Computer Games Help People with Parkinson’s Disease
Computer games are often thought of as idle leisure activities, yet the UCSF School of Nursing in partnership with Red Hill Studios has developed a computer game that improves symptoms of Parkinson’s including shakiness, slowness of movement, and limb and trunk rigidity.
More than half the subjects in the three-month research project showed small improvements in walking speed, balance and stride length.
Unlike off-the-shelf computer games, these specialized games encourage scientifically tested specific physical movements to help people with functional impairments and diseases. The Red Hill team then designed physical games, similar to Wii and Kinect games, in which subjects win points by moving their bodies in certain ways. Each game has multiple difficulty levels so that the clinical team could customize the therapeutic games for each subject's particular abilities.

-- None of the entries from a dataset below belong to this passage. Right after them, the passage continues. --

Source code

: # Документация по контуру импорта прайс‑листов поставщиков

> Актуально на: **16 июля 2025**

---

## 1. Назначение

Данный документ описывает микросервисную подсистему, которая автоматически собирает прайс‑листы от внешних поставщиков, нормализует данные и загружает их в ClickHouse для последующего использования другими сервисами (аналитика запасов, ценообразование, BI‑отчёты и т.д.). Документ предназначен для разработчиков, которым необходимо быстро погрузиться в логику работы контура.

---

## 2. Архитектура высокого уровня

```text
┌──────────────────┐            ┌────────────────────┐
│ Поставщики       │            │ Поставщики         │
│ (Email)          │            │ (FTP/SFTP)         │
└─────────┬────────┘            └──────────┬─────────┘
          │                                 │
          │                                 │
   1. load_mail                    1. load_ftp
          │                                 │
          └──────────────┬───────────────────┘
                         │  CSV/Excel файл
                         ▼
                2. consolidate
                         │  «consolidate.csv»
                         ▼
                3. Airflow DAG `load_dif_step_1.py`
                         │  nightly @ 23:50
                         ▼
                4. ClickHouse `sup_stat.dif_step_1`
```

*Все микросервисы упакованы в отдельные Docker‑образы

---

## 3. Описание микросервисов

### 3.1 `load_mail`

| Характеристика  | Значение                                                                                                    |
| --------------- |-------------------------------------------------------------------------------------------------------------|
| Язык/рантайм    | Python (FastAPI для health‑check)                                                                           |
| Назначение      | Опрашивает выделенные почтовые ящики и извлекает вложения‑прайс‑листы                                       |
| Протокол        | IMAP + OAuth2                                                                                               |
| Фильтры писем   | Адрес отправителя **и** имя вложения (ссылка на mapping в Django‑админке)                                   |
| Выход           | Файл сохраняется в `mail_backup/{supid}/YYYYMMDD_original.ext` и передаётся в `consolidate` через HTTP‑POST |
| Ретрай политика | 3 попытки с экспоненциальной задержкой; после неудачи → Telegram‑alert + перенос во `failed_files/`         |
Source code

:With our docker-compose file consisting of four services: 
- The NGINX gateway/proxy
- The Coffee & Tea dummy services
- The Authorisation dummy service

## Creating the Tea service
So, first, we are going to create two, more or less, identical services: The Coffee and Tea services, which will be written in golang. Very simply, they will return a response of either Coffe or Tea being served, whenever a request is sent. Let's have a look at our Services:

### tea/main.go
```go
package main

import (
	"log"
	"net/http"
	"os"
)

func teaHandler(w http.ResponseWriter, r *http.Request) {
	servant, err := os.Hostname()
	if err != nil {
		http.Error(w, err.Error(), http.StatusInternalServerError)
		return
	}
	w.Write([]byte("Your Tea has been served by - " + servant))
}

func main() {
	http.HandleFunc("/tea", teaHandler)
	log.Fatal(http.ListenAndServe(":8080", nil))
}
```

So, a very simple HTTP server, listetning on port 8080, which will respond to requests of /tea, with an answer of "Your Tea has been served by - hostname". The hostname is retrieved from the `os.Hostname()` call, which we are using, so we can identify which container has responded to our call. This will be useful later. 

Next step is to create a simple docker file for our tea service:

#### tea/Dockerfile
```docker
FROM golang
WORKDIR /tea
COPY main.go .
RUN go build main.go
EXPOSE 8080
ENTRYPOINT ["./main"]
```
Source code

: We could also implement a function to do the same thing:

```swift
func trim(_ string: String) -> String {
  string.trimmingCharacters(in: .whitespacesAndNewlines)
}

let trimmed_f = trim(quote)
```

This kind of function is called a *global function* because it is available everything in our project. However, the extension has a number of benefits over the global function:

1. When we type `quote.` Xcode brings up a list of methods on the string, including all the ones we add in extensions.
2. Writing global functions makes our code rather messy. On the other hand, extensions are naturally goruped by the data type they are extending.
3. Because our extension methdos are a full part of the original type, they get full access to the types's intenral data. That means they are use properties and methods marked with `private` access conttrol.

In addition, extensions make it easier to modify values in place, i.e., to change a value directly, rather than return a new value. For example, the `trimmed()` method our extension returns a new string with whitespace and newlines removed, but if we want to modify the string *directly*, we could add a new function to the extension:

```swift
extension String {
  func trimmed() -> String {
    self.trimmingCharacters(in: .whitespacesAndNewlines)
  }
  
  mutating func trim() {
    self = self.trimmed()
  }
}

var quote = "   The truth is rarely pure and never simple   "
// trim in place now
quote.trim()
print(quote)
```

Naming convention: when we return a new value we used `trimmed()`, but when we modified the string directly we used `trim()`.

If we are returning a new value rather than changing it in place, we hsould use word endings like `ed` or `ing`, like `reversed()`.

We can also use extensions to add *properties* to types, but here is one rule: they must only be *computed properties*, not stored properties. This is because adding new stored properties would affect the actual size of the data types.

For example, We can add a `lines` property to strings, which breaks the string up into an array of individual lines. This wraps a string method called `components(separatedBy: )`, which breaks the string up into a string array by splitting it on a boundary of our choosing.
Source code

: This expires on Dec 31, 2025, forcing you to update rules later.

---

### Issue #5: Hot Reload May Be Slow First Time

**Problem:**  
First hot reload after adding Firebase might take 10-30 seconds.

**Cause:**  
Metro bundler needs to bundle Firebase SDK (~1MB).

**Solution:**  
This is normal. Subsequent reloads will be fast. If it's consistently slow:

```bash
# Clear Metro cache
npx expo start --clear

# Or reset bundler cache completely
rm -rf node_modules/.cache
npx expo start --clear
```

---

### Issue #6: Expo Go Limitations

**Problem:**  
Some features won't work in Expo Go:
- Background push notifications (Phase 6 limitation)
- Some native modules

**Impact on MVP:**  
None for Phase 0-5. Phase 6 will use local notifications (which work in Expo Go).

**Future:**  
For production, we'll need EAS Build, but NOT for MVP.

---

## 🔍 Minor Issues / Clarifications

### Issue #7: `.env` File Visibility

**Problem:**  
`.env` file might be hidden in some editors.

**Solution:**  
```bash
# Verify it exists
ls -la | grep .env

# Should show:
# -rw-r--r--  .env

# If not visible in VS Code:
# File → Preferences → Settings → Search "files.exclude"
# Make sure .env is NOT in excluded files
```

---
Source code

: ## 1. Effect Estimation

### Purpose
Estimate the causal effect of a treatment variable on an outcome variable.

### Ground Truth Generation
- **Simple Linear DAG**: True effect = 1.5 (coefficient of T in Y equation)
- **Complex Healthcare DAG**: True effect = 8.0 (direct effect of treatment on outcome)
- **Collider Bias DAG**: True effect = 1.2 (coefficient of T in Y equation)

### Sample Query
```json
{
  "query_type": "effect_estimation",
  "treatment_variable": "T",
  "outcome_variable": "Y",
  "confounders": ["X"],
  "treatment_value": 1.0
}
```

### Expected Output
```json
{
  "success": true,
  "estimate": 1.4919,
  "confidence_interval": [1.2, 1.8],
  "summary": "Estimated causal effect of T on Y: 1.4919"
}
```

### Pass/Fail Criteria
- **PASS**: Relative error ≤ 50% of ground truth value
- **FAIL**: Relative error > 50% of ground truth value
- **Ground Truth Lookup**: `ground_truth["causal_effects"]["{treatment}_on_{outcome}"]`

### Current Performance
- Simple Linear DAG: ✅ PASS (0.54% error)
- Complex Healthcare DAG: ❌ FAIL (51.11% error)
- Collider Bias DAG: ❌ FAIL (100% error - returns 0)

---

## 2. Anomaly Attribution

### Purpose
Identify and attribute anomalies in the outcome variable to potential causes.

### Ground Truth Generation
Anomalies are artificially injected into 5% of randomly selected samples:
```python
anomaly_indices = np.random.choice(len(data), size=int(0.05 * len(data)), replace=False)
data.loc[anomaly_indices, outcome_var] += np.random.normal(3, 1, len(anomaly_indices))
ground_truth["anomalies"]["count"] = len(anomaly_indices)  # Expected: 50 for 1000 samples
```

"Each subject found his or her own gaming 'sweet spot' - the spot where the physical challenge was not too hard, not too easy, just right,'' said Bob Hone, creative director of Red Hill Studios and the lead Principal Investigator of the study. "And when subjects mastered one game level, they often moved on to harder levels for more beneficial effect. The subjects improved their games scores while improving their gait and balance.''
Red Hill developed a custom sensor suit with nine tracking sensors to analyze subjects' movements with higher resolution and accuracy than is possible with consumer gaming platforms. The PC-based system sent encrypted data to a secure database allowing the research teams to track the subjects' performance daily. "From the data tracking we could see that there were some subjects who were playing the games more than the specified three times a week,'' said Hone. "Because this was a highly structured research study, we actually had to ask them to play less than they wanted!''
The trial involved 20 participants with moderate levels of Parkinson's disease in northern California with 65% of game players demonstrating longer stride length; 55% increased gait velocity, and 55% reporting improved balance confidence after playing the games for 12 weeks.